- DESCRIPTION OF THE TASK -
Every line of the material that includes the word "survivor" is to be shown.

# # # #

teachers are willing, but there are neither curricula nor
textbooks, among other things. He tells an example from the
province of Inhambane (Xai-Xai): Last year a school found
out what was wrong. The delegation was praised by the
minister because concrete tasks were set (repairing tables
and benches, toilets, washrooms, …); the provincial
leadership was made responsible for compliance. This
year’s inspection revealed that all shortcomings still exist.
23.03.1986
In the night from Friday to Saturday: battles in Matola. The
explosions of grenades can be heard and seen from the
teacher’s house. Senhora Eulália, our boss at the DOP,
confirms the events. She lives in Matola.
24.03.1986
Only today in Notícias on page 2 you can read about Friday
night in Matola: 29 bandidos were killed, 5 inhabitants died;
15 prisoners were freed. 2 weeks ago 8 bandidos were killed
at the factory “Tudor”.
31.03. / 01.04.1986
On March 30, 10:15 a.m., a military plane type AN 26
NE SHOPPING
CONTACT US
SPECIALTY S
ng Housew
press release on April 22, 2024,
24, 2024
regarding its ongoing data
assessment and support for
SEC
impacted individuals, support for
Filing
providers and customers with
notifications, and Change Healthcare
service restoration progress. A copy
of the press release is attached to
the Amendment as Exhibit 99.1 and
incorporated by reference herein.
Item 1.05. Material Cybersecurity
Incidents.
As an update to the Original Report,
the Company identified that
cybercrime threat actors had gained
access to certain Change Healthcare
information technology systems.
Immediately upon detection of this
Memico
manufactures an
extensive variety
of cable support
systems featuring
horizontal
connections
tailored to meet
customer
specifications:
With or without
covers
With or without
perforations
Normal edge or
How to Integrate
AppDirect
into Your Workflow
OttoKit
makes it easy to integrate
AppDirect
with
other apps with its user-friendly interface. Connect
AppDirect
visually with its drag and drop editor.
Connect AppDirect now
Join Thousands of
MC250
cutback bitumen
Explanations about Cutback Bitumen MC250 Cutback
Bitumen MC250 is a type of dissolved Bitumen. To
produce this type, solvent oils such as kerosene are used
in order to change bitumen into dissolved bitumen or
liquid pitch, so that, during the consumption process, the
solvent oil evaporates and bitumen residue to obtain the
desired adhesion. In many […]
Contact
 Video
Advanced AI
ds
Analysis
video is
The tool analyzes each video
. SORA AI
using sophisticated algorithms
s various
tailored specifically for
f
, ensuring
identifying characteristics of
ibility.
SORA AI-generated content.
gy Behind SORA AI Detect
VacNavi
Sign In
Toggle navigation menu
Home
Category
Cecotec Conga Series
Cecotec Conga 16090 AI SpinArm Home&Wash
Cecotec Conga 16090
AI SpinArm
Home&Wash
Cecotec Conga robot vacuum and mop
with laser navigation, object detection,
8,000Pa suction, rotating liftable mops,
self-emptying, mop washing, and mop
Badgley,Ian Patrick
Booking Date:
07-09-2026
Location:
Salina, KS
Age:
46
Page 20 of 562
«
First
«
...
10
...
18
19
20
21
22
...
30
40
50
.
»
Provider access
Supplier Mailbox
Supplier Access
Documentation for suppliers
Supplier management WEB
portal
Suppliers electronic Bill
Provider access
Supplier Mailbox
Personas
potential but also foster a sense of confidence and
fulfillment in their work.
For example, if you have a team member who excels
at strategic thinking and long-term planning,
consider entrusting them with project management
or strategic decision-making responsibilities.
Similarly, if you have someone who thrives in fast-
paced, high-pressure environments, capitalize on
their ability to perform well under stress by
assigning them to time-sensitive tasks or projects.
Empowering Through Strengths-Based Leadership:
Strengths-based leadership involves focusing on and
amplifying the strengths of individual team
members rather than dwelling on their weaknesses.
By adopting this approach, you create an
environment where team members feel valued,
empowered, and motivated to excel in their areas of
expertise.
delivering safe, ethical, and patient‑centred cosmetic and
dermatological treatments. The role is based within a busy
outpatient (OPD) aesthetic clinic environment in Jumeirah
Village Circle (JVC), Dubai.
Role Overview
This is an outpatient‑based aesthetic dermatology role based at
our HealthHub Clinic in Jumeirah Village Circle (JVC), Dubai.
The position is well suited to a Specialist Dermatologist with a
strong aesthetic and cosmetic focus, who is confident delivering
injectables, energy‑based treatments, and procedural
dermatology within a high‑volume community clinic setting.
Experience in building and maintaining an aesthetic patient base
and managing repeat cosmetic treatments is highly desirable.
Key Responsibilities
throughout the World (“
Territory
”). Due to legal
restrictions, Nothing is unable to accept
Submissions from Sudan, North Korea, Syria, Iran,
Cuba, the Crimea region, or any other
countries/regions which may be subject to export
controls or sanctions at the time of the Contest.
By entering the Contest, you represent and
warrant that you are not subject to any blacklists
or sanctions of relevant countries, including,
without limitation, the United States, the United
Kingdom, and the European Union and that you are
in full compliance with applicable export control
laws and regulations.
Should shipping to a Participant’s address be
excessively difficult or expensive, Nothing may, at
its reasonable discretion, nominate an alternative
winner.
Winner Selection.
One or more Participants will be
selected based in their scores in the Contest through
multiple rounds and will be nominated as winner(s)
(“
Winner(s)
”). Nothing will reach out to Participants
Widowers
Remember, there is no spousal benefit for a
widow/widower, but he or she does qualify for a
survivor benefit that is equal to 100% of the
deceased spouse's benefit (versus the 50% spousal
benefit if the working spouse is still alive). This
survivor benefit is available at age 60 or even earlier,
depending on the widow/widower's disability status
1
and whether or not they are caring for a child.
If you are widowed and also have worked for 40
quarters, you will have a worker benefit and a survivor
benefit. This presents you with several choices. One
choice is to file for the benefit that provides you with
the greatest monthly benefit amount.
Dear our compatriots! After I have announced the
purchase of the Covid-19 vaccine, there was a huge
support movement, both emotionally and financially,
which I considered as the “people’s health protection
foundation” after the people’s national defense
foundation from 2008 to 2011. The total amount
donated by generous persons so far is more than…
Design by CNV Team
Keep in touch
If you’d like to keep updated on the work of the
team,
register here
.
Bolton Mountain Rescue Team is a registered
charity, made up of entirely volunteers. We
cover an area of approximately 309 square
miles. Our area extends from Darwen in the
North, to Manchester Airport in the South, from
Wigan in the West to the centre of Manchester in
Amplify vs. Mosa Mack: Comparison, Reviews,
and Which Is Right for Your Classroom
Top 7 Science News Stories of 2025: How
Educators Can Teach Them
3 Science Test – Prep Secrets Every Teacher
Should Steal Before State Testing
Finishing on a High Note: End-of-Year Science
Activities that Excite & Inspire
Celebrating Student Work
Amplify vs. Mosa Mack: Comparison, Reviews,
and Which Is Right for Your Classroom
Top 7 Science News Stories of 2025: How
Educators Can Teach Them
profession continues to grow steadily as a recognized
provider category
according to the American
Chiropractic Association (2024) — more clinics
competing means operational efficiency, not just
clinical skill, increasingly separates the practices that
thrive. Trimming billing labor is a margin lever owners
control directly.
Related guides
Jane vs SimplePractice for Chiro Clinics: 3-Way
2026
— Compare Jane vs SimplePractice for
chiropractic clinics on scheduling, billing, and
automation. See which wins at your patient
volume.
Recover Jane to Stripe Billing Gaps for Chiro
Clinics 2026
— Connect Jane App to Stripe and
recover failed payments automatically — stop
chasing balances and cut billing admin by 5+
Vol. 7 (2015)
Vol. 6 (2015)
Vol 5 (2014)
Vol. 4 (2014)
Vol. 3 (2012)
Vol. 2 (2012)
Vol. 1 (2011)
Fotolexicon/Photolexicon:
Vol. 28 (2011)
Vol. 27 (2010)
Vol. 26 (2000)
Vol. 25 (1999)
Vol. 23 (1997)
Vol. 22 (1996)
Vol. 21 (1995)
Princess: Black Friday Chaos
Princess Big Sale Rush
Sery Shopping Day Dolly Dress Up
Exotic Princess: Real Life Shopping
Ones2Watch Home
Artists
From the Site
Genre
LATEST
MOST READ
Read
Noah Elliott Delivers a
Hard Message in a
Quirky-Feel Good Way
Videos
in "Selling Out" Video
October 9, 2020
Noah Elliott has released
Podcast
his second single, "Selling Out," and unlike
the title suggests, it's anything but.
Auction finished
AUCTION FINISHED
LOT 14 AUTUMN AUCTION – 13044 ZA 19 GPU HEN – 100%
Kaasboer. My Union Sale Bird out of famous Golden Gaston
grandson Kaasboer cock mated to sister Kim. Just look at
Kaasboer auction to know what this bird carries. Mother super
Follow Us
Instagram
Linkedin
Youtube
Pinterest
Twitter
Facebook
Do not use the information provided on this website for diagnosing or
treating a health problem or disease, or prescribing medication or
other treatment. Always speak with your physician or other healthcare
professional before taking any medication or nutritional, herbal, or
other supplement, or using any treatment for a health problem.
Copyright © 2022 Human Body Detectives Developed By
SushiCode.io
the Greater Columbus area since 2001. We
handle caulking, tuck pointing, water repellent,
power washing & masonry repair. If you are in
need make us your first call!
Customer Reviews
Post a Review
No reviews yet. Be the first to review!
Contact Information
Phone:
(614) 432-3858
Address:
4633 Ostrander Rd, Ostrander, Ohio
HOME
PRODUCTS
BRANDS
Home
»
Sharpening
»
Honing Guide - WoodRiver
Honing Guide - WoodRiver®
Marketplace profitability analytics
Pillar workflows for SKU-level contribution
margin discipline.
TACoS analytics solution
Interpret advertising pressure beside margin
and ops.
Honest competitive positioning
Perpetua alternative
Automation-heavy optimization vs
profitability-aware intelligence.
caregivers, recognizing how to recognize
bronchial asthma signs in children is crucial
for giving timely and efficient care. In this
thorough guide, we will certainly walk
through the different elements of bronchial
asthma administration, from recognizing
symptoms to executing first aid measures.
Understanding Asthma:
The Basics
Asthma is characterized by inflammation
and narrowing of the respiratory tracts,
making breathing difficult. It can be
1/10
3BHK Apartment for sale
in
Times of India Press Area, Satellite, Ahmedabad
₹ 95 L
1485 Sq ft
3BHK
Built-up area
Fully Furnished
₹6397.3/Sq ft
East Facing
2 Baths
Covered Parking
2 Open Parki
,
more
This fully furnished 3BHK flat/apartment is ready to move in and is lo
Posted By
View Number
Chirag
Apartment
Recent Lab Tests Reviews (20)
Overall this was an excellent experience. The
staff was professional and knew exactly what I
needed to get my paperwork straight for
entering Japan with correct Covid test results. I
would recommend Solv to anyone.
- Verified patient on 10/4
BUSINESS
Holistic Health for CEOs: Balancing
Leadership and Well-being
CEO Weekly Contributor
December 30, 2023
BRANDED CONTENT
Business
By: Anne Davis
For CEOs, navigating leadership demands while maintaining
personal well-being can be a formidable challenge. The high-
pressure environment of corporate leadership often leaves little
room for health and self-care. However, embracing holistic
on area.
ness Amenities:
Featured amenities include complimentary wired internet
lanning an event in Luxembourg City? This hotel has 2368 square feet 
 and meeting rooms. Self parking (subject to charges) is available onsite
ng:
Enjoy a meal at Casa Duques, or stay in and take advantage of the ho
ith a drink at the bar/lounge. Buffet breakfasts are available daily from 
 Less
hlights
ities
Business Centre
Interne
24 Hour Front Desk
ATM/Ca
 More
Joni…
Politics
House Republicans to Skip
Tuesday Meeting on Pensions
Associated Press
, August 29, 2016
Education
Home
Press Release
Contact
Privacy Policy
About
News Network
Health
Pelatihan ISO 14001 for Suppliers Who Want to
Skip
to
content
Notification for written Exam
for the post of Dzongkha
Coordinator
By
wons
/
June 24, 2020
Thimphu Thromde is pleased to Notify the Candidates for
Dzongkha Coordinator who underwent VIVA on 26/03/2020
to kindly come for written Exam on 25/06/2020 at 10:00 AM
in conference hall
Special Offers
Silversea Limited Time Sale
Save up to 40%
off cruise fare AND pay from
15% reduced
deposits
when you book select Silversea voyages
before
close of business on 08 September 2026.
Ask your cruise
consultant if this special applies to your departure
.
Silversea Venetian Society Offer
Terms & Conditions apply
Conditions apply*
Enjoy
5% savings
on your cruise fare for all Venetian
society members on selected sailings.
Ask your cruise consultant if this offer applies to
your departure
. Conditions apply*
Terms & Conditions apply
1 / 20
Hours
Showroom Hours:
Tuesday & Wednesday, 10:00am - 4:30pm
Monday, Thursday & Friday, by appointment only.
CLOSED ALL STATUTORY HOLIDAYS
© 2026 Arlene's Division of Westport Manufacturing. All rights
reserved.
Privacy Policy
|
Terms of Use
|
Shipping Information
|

# # # #

- OUTPUT OF THE TASK -
survivor benefit that is equal to 100% of the
survivor benefit is available at age 60 or even earlier,
quarters, you will have a worker benefit and a survivor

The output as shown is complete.